THE INPUT START

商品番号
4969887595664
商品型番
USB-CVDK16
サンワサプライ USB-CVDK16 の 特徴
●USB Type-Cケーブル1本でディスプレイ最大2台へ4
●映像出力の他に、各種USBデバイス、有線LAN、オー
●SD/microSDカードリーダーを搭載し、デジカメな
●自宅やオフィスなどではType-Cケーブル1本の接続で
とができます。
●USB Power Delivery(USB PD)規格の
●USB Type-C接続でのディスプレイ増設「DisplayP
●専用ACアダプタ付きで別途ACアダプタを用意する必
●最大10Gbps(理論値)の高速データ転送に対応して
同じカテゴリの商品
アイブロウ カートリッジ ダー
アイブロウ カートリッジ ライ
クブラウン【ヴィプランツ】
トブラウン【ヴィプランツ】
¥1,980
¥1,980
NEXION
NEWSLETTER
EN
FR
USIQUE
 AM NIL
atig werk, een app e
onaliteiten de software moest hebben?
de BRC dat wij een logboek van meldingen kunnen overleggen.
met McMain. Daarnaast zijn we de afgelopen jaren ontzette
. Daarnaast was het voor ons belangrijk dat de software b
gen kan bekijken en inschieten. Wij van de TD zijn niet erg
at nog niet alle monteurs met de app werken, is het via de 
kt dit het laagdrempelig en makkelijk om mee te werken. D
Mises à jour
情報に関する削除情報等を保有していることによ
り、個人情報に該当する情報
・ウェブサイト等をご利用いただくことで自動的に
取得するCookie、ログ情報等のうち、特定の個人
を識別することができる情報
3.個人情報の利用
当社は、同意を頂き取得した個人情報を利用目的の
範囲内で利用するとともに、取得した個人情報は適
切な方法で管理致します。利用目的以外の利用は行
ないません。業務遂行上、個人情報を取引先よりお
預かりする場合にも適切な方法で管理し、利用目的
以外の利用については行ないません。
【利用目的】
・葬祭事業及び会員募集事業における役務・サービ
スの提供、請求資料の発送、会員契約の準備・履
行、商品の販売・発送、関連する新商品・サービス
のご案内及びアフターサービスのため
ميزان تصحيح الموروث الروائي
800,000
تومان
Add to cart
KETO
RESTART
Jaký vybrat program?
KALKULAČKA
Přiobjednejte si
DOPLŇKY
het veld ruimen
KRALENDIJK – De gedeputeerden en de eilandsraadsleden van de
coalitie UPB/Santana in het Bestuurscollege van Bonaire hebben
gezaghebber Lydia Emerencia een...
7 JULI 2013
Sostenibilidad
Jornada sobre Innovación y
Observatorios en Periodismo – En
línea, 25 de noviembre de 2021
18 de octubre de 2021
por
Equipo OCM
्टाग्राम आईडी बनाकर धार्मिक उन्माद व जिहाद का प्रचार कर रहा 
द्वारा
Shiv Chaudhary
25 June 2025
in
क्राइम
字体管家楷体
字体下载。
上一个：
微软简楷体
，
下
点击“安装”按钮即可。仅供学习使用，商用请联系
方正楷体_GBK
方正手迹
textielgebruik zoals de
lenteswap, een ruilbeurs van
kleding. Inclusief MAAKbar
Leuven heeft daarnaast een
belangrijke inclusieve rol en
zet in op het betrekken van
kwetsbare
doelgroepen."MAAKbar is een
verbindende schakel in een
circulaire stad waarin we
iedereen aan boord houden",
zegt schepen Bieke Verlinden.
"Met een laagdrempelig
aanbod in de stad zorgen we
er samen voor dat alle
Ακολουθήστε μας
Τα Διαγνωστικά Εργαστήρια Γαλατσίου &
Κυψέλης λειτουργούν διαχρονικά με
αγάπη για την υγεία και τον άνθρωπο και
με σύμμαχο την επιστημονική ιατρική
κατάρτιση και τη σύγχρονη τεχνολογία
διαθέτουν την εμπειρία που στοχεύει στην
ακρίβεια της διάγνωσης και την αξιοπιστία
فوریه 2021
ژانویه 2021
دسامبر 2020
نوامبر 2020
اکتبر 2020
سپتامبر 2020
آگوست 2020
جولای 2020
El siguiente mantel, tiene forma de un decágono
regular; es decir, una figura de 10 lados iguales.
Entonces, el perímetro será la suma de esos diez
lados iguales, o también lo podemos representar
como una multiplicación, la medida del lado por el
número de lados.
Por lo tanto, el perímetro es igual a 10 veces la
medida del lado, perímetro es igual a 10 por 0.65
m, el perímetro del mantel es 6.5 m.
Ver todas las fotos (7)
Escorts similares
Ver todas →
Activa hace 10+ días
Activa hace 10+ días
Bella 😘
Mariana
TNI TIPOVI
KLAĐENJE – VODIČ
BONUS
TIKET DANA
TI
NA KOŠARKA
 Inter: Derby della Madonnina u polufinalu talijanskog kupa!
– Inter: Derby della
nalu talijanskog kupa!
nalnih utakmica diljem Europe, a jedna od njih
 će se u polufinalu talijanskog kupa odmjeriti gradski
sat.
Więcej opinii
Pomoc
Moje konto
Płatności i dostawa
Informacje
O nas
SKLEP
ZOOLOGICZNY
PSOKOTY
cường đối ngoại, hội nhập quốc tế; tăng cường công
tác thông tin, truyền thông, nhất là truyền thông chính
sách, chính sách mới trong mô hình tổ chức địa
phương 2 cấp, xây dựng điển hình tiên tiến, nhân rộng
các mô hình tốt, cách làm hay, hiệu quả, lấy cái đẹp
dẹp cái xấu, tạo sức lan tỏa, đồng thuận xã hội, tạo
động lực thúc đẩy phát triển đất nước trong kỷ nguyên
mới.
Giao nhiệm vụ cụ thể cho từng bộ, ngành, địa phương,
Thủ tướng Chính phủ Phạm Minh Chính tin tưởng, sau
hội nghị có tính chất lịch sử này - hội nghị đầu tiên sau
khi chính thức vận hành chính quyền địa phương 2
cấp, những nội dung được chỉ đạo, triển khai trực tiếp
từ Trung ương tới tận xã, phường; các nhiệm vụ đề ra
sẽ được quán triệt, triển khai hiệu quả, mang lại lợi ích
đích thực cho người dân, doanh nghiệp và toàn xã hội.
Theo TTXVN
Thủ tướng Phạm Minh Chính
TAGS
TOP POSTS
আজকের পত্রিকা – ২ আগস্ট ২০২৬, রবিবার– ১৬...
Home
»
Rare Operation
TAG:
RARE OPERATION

THE INPUT END

> **WORK INSTRUCTION**:
Output only an exact transcription of the lines above from the one with "4969887595664" up to and including the one with "ないません。業務遂行上、個人情報を取引先よりお".

> **ANSWER BOX**:
4969887595664
商品型番
USB-CVDK16
サンワサプライ USB-CVDK16 の 特徴
●USB Type-Cケーブル1本でディスプレイ最大2台へ4
●映像出力の他に、各種USBデバイス、有線LAN、オー
●SD/microSDカードリーダーを搭載し、デジカメな
●自宅やオフィスなどではType-Cケーブル1本の接続で
とができます。
●USB Power Delivery(USB PD)規格の
●USB Type-C接続でのディスプレイ増設「DisplayP
●専用ACアダプタ付きで別途ACアダプタを用意する必
●最大10Gbps(理論値)の高速データ転送に対応して
同じカテゴリの商品
アイブロウ カートリッジ ダー
アイブロウ カートリッジ ライ
クブラウン【ヴィプランツ】
トブラウン【ヴィプランツ】
¥1,980
¥1,980
NEXION
NEWSLETTER
EN
FR
USIQUE
 AM NIL
atig werk, een app e
onaliteiten de software moest hebben?
de BRC dat wij een logboek van meldingen kunnen overleggen.
met McMain. Daarnaast zijn we de afgelopen jaren ontzette
. Daarnaast was het voor ons belangrijk dat de software b
gen kan bekijken en inschieten. Wij van de TD zijn niet erg
at nog niet alle monteurs met de app werken, is het via de 
kt dit het laagdrempelig en makkelijk om mee te werken. D
Mises à jour
情報に関する削除情報等を保有していることによ
り、個人情報に該当する情報
・ウェブサイト等をご利用いただくことで自動的に
取得するCookie、ログ情報等のうち、特定の個人
を識別することができる情報
3.個人情報の利用
当社は、同意を頂き取得した個人情報を利用目的の
範囲内で利用するとともに、取得した個人情報は適
切な方法で管理致します。利用目的以外の利用は行
ないません。業務遂行上、個人情報を取引先よりお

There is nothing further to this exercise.